Steve Bannon's border wall fraud trial set for December



A judge in New York has set a December trial date for Steve Bannon’s role in the “We Build the Wall” fundraising fraud case in court, the Manhattan district attorney’s office said Wednesday.

The trial for Bannon, Donald Trump’s former adviser, is scheduled to start Dec. 9, shortly after he is done serving a four-month federal prison term following his conviction on contempt of Congress charges in connection with a House committee’s Jan. 6 investigation.

Reached for comment, Bannon attorney John Carman said his client “appreciates the court’s fairness in permitting a delay that will allow him to contribute to his own defense.”

Bannon was charged in 2022 with defrauding donors who gave money to the nonprofit We Build the Wall group to build a wall at the southern U.S. border. He pleaded not guilty to the charges, which included money laundering, scheming to defraud and conspiracy.

Manhattan District Attorney Alvin Bragg, whose office successfully prosecuted Trump this year over falsified business statements, opened an investigation into Bannon’s involvement in the alleged scam after Trump pardoned him on charges related to the same scheme by federal prosecutors. Presidential pardons apply only to federal crimes, not state offenses.

Bragg’s office alleges Bannon, a longtime conservative strategist, swindled donors by promising them that the money that was raised would fund a wall along the southern border. Instead, prosecutors say, the money was used to line the pockets of the organization’s president, Brian Kolfage, who is not named in the indictment involving Bannon. Kolfage pocketed hundreds of thousands of dollars from the scheme, the indictment said.
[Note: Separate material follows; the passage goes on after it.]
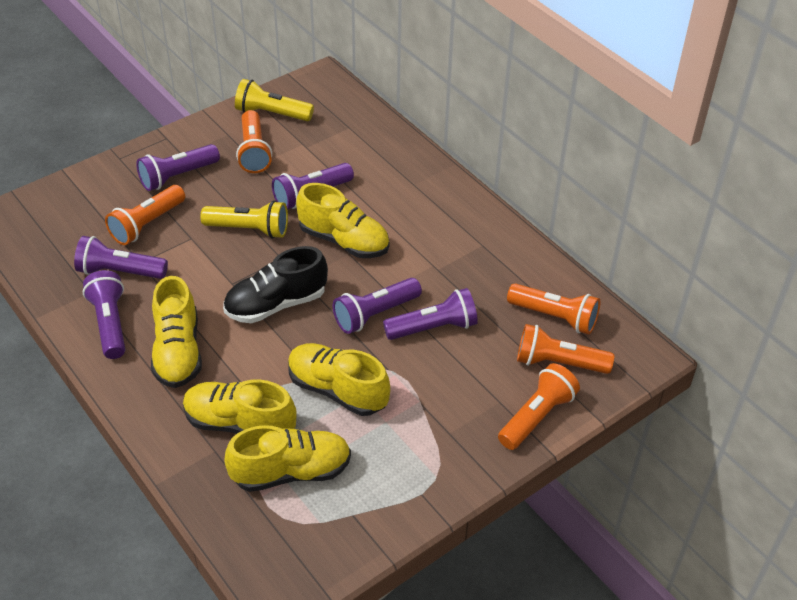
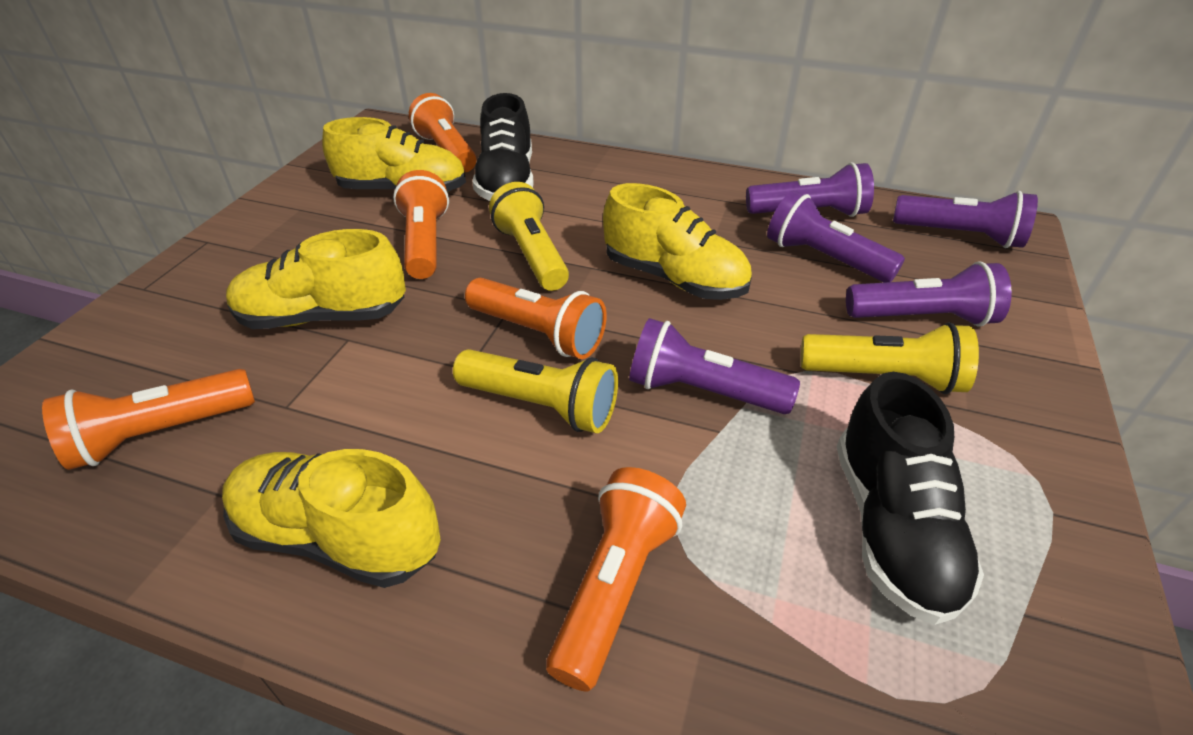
black shoe: 1 -> 2
purple flashlight: 6 -> 5
yellow flashlight: 2 -> 3
yellow shoe: 5 -> 4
Bannon was aware that the group publicized Kolfage, who told donors that he received “zero dollars of a salary, no compensation,” prosecutors alleged. Bannon echoed those claims in June 2019 at a fundraising event, where he said, “Remember, all the money you give goes to building the wall,” according to court documents.

Kolfage was paid $100,000 upfront and monthly payments of $20,000, amounting to over $250,000 in “secret salary payments,” the indictment alleged. He pleaded guilty to federal charges and was sentenced to 51 months in prison in April 2023 for his role in the fundraising scheme.

Bragg said Bannon “acted as the architect of a multi-million dollar scheme to defraud thousands of donors across the country — including hundreds of Manhattan residents” at the time of the indictment.

“It is a crime to turn a profit by lying to donors, and in New York, you will be held accountable,” he added.